Разнообразие научной деятельности Игоря Михайловича Дьяконова позволило ему внести большой вклад в сравнительное языкознание. Сразу несколько его работ претендуют на фундаментальность в данной области. Среди них:
Семито-хамитские языки. Опыт классификации., Москва, 1965
Языки древней Передней Азии., Москва, 1967
(совместно с А. Г. Беловой и А. Ю. Милитаревым) Сравнительно-исторический словарь афразийских языков, Москва 1981—1982
Afrasian Languages, Nauka, Moscow, 1988
(совместно с С. А. Старостиным) Хуррито-урартские и восточно-кавказские языки // Древний Восток: Этнокультурные связи, Москва, 1988
Игорь Михайлович также интересовался вопросами дешифровки древних письменностей и содействовал изданию на русском языке целого ряда фрагментов и отрывков из передовых трудов по истории письма, которые вышли с его подробными комментариями о современном состоянии вопроса. Кроме того, Дьяконов является автором следующих лингвистических гипотез:
(совместно с С. А. Старостиным) о родстве этрусского языка с хурритским языком
о родстве шумерского языка с языками мунда
Благодаря своим разносторонним исследованиям, Игорь Михайлович Дьяконов опубликовал несколько фундаментальных обобщающих работ по истории. Среди них:
(совместно с другими авторами) История Древнего Востока, «Наука», Москва, 1983—1988
Архаические мифы Востока и Запада, Москва, 1990. У многих специалистов по соседним областям знаний, в частности, среди египтологов, данная работа произвела далеко не позитивный отклик. Среди оппозиционного направления ассириологов (Кифишин, Вассоевич, Святополк-Четвертынский) она вызвала глубокое неприятие прежде всего в связи с чрезмерно завышенным материалистически-позитивистским подходом к проблемам духовного плана.

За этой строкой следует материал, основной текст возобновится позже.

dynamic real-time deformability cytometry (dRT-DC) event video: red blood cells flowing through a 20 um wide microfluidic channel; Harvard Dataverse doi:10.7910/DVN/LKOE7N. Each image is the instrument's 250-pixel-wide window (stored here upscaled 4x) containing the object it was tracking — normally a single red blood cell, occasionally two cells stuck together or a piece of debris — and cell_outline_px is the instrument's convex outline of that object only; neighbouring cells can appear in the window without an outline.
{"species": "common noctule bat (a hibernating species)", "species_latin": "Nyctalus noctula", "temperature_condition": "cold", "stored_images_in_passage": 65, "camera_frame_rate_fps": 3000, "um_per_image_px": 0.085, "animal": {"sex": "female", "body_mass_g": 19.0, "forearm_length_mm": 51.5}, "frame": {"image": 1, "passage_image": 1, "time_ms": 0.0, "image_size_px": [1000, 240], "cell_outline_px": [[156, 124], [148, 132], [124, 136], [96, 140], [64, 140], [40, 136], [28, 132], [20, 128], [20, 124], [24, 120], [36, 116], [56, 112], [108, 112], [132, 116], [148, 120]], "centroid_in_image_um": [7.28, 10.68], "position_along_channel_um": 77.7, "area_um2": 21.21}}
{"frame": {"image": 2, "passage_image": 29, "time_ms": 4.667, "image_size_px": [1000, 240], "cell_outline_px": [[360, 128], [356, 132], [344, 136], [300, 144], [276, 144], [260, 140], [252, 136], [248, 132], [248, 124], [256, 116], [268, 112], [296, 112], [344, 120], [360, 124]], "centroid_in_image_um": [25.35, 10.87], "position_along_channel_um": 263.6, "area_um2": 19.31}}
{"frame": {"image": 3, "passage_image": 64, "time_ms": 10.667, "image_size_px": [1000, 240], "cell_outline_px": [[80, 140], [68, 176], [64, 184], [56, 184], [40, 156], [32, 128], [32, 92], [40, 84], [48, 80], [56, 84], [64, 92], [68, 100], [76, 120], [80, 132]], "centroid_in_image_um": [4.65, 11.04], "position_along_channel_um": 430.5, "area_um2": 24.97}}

Пути истории: от древнейшего человека до наших дней, «Восточная литература», Москва, 1994
Однако, последнюю книгу сам Игорь Михайлович называет «авантюрой»[3], и, действительно, она вызвала серьезную критику некоторых историков[13]. С другой стороны, некоторые исследователи считают эту книгу выдающимся достижением учёного [14].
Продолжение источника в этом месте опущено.